Hey, thanks for reading.

This is the first one I'm stuck on.

Given P(A) = 0.13, P(B) = 0.02 and P(A or B) = 0.15, are events A and B mutually exclusive?

My answer would be no, because their sum is not .15, which I think relates to whether they're exclusive or not. (We did not go over this much).

The second one

Given P(E or F) = 0.58, P(F) = 0.12, and P(E and F) = 0.02, what is P(E)?

This one I am very stuck on, my educated guess would be .568, but I do not know where to begin.

I would very much appreciate some guidance, thank you!

 

[Romsek]

If the two events are mutually exclusive then [MATH]P[A \cap B]=0[/MATH]
[MATH]P[A \cup B] = P[A]+P[ B ]-P[A \cap B] [/MATH] (you should know this formula by heart! learn it!)

[MATH]P[A \cap B] = P[A \cup B] - P[A] - P[ B ][/MATH]
So are the two mutually exclusive?


For the second question use the same formula above.

[MATH]P[E \cup F] = P[E]+P[F]-P[E \cap F][/MATH]
and solve for [MATH]P[E][/MATH]

 

[sammybones]

If the two events are mutually exclusive then [MATH]P[A \cap B]=0[/MATH]
[MATH]P[A \cup B] = P[A]+P[ B ]-P[A \cap B] [/MATH]
[MATH]P[A \cap B] = P[A \cup B] - P[A] - P[ B ][/MATH]
So are the two mutually exclusive?


For the second question use the same formula above.

[MATH]P[E \cup F] = P[E]+P[F]-P[E \cap F][/MATH]
and solve for [MATH]P[E][/MATH]

So they would not be mutually exclusive because their sum is not 0. Thank you for clarifying.

The second one would then be .58 = .48 + .12 - 0.02 ? So P(E) = .48?

 

[Dr.Peterson]

Hey, thanks for reading.

This is the first one I'm stuck on.

Given P(A) = 0.13, P(B) = 0.02 and P(A or B) = 0.15, are events A and B mutually exclusive?

My answer would be no, because their sum is not .15, which I think relates to whether they're exclusive or not. (We did not go over this much).

Check your addition! I thought that 0.13 + 0.02 = 0.15, but you seem to be saying it isn't.

The second one

Given P(E or F) = 0.58, P(F) = 0.12, and P(E and F) = 0.02, what is P(E)?

This one I am very stuck on, my educated guess would be .568, but I do not know where to begin.

Did you write the equation corresponding to P(E or F) = P(E) + P(F) - P(E and F)? Just fill it in and solve.

 

[sammybones]

Check your addition! I thought that 0.13 + 0.02 = 0.15, but you seem to be saying it isn't.

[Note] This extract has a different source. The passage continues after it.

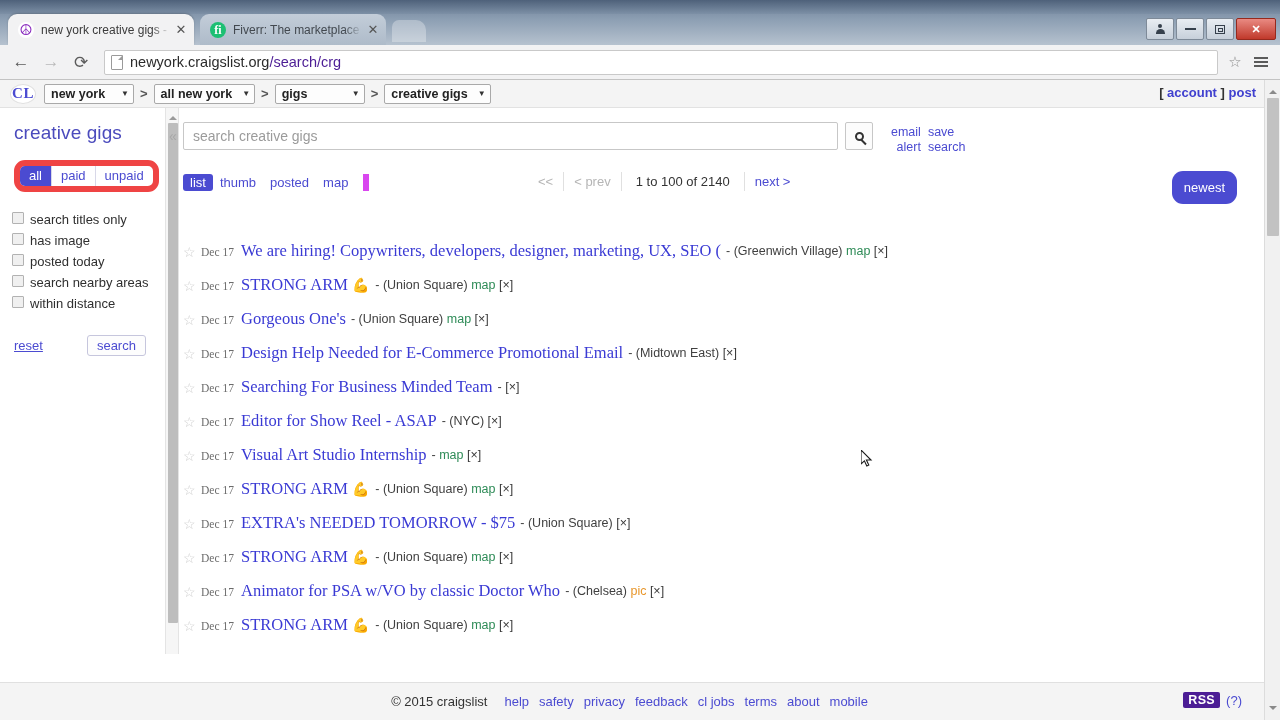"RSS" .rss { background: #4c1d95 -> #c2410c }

Did you write the equation corresponding to P(E or F) = P(E) + P(F) - P(E and F)? Just fill it in and solve.

Oh right mixed up .02 and .2 thinking it would add .20. They aren't mutually exclusive!

And yes in my reply to Romsek I did. I believe I've got the right answer .48

 

[Steven G]

I'll ask the question differently. If 0.13 + 0.02 is not 0.15 then what is it?

 

[sammybones]

I'll ask the question differently. If 0.13 + 0.02 is not 0.15 then what is it?

It is .15, I have not worked with decimals in a year and a half and we just started probability. Small mistake

 

[Steven G]

It is .15, I have not worked with decimals in a year and a half and we just started probability. Small mistake

You need to think about it in ways that you are familiar with! You know that 13 cents + 2 cents is 15 cents. You also know that $0.13 is 13 cents and $0.02 is 2 cents. Small mistake??

 

[Romsek]

So they would not be mutually exclusive because their sum is not 0. Thank you for clarifying.

The second one would then be .58 = .48 + .12 - 0.02 ? So P(E) = .48?

yes